For A Climate Activist, Rootscamp's Jarrett Appearance Was Chance To Change The Conversation
by Sarah Lai Stirland, TechPresident, November 30 2012
Forecast The Facts' Campaign Director Brad Johnson (forefront) and Valerie Jarrett at RootsCamp
If anyone was wondering whether President Obama now has the unqualified support of the digitally-enabled organizers who helped get him re-elected, Brad Johnson demonstrated for some Friday that the answer would be no.
President Obama's Senior Advisor Valerie Jarrett, a keynote speaker at the New Organizing Institute's semi-annual Rootscamp get-together, was just launching into a bit about the fiscal cliff, and appealing for help from the assembled group of 2,000 when Johnson, a climate change activist, shot up from his chair in the front row of the cavernous ballroom, and shouted: "We need you to fight climate change!"
Jarrett tried to ignore him, but Johnson, Campaign Director for Forecast the Facts, kept going.
"We need you to fight climate pollution! You're opening more drilling in the Gulf of Mexico!"
There were a few moments of uncertain silence. Some in the audience shouted that Johnson should show Jarrett some "respect." Some started booing.
---
Work instruction A — In the RootsCamp article, how large was the assembled group that Jarrett appealed to for help?
Work instruction B — State whether each statement agrees with the RootsCamp article, and back each answer with the deciding words from the article. (i) Johnson was seated in the front row when he stood up. (ii) Jarrett paused her remarks to respond to Johnson. (iii) Rootscamp is a get-together of the New Organizing Institute.
Work instruction C — Pick up the RootsCamp article after its last sentence and continue it.
---
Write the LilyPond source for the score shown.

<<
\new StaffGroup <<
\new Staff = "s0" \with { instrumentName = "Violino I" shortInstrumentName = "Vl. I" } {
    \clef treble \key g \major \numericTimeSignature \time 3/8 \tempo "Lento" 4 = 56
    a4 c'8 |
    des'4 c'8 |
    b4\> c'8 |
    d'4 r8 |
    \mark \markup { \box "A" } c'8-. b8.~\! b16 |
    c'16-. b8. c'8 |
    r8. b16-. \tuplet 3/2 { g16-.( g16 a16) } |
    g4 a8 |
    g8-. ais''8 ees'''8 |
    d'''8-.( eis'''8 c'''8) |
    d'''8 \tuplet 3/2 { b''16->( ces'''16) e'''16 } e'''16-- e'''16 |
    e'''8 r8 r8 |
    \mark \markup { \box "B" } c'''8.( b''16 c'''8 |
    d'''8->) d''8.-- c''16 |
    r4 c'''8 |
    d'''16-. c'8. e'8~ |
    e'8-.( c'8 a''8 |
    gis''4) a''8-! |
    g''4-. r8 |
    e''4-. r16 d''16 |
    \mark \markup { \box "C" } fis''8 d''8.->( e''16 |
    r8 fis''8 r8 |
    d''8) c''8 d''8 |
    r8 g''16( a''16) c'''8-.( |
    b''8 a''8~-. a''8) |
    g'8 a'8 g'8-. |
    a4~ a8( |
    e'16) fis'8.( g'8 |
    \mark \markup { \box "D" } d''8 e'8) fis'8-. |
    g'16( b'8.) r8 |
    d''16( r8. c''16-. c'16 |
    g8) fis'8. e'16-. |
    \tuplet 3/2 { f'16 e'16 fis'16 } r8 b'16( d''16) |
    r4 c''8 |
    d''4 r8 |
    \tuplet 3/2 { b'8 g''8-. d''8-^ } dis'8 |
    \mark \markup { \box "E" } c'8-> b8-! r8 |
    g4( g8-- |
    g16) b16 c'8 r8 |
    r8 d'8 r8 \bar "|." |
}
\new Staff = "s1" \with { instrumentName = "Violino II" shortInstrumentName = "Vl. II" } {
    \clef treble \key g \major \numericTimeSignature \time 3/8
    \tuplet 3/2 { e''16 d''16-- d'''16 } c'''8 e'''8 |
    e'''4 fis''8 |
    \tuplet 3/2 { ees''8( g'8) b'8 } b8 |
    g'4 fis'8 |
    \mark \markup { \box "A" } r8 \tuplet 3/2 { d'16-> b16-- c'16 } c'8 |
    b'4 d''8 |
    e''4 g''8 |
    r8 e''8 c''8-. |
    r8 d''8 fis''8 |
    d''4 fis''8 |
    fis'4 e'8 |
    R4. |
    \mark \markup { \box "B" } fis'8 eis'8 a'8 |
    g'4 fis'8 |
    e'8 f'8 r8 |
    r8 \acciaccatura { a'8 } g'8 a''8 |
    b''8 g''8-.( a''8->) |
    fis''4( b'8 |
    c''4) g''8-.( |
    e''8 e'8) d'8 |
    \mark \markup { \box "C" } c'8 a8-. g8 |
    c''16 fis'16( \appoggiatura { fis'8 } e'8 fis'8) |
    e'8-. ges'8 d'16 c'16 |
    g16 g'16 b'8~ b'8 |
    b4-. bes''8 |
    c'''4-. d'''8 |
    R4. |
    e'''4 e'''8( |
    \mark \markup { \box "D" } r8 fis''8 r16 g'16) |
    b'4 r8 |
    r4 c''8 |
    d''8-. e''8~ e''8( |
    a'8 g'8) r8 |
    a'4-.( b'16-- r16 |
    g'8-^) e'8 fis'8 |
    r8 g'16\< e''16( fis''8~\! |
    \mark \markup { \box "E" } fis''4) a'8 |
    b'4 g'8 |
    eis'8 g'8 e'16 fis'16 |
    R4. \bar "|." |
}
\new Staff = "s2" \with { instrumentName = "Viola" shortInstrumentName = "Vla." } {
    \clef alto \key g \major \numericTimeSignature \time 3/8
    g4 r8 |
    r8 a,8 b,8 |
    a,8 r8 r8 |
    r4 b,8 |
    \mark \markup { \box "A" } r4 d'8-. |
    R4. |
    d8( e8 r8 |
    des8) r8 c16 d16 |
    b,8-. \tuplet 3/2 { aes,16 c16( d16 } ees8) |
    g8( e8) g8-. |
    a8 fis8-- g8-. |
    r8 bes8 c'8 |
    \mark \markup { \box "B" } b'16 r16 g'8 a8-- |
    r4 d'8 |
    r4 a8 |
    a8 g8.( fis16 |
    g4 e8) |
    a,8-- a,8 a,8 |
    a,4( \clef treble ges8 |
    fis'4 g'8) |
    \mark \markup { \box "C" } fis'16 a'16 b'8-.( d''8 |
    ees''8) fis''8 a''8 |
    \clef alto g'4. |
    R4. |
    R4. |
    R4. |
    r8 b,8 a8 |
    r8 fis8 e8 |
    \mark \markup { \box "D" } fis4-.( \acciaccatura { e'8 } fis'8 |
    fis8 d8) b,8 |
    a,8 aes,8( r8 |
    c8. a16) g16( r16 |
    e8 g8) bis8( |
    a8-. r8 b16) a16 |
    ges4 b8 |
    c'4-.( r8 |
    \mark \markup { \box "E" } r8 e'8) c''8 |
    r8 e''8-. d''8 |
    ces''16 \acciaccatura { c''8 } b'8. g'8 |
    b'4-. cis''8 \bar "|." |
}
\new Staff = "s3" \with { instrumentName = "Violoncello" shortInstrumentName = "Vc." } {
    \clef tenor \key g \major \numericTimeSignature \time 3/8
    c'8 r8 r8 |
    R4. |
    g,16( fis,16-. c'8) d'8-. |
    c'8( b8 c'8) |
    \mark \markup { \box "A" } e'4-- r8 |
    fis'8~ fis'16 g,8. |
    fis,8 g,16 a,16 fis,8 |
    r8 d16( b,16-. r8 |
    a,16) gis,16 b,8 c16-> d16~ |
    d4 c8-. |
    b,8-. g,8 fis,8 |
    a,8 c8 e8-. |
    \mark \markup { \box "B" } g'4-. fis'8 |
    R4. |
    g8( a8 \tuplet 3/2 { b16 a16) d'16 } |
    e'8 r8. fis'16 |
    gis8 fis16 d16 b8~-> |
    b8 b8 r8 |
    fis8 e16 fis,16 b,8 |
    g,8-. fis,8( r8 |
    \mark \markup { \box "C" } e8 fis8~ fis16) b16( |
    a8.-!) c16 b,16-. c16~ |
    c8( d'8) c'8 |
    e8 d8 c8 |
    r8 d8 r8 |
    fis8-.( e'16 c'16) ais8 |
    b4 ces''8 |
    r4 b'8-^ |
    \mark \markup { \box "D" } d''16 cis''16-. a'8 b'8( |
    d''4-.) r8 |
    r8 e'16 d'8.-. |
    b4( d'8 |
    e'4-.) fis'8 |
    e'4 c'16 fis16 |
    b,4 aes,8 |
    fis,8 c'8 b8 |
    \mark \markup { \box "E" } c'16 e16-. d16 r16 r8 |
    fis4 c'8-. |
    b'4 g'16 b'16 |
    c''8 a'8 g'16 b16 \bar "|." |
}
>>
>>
---
Exercise answer A — 2,000

Exercise answer B —
(i) Yes: "shot up from his chair in the front row of the cavernous ballroom"
(ii) No: "Jarrett tried to ignore him"
(iii) Yes: "the New Organizing Institute's semi-annual Rootscamp get-together"

Exercise answer C —
"I have something in here just for you Let me finish my remarks, and then if you want to talk about climate change afterwards ..." Jarrett responded.
Johnson kept going.
"I want the President of the United States to talk about climate change! I want the president of the United States to talk about global warming, and about climate pollution that's killing New York City, that's killing America!"
The other half of the room, it seemed, started clapping, amidst some ongoing boos.
Johnson finished and thanked the audience. Jarrett carried on with her remarks as if nothing had happened, after she told Johnson that she didn't think he would get very far by shouting. After she finished and got off the podium, she beckoned Johnson, told him that he needn't have shouted, and invited him to come and talk to her in the White House.
Johnson came back to the front-row seat, where friends and others came to talk to him. He talked about the urgency of the issue, and started crying.
Johnson's outburst highlights a fascinating question that haunts Obama's administration in its second term: Will he and his top lieutenants do more to listen to some of the more passionately-progressive wing of his party, many of whom worked to get him re-elected?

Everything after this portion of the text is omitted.